Yes that would be good -- preferably one benchmark demonstrating a clear benefit. (We don't want to grow our number of benchmarks too much, either...)
We don't want to grow our number of benchmarks too much, either...
Do we not? Changes like the one in this PR would be much easier to find/develop/test if the suite of benchmarks was more diverse and larger in general. It its current form, it is useful only to ensure there are no really major performance regressions. But that's a separate issue.
More benchmarks means they take forever to run, and at least until we figure out https://github.com/rust-lang/miri/issues/3999 also forever to analyze.
:umbrella: The latest upstream changes (presumably #4009) made this pull request unmergeable. Please resolve the merge conflicts.

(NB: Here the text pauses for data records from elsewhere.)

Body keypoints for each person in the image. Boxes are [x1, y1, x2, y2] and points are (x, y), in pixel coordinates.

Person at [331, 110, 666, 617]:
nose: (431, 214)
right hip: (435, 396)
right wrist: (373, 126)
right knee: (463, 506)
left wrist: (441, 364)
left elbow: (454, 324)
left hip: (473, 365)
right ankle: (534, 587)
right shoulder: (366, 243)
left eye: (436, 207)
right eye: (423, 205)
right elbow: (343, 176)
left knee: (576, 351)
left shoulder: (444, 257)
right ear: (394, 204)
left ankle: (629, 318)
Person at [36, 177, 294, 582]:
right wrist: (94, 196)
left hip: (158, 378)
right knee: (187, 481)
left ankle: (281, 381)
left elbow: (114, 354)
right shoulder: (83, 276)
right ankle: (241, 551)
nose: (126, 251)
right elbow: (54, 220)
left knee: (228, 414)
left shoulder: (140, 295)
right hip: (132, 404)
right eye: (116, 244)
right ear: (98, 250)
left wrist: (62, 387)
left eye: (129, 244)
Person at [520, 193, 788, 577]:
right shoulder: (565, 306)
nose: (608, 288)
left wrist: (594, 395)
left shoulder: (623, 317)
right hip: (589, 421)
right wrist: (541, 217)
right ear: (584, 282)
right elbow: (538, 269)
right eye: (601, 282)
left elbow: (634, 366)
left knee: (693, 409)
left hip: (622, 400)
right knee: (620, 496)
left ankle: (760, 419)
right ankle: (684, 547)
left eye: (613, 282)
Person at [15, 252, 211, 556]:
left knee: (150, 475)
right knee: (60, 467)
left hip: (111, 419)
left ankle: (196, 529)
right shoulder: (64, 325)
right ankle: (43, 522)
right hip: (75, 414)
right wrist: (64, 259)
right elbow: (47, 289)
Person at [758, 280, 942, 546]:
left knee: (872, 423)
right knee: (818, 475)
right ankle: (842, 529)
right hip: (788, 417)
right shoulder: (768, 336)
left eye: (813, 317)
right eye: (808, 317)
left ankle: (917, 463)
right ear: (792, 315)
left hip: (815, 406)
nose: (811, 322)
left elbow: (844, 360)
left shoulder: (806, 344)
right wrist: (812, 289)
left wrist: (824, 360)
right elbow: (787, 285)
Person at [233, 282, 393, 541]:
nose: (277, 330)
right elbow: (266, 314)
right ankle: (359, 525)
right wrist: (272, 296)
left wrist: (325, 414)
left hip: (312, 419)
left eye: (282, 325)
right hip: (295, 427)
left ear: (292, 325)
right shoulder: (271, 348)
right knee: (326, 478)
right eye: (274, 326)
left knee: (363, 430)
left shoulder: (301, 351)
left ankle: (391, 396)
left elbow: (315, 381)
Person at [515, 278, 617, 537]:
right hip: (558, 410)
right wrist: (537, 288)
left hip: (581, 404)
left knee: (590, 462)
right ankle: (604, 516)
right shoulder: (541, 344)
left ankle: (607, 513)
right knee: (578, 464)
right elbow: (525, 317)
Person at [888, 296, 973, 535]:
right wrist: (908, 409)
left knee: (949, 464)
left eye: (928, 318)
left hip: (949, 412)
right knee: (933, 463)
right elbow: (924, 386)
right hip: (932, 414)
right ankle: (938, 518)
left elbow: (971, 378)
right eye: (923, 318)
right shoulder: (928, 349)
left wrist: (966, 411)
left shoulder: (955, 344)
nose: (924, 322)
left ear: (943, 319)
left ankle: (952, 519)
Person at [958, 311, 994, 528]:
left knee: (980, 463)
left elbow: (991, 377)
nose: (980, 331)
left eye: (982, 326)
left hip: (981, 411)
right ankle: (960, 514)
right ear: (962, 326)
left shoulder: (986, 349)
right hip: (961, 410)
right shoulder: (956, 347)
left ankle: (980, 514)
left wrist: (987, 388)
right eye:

Miri's GC runs every 10000 basic block, by default. It turns out that sometimes, it is better if the GC runs more often. This is especially true for some Tree Borrows programs, since in Tree Borrow, memory accesses take time linear in the size of a certain tree, and this tree can grow quite large, but is usually compacted significantly at every GC run. For some programs, it can be advantageous to run the GC every 200 blocks, or even more often.
Unfortunately, such a GC frequency would slow down other programs. To achieve a balance, this PR proposes a "heuristics" that allows running the GC more often based on how large the Tree Borrows tree grows. It is quite likely that other parts of Miri want to plug into this mechanisms as well, eventually. However, such concrete other cases are further work, as long as the system is designed to be general enough. This PR only contributes integration with Tree Borrows. It is also possible that the actual heuristics need more tweaks, but for now, the performance improvements look promising.
It is further likely that the overall design needs some change, since it currently relies on
Cell
s. Also, I was not too sure where to put the newenum
s. So this PR is WIP for now, although it is functionally complete.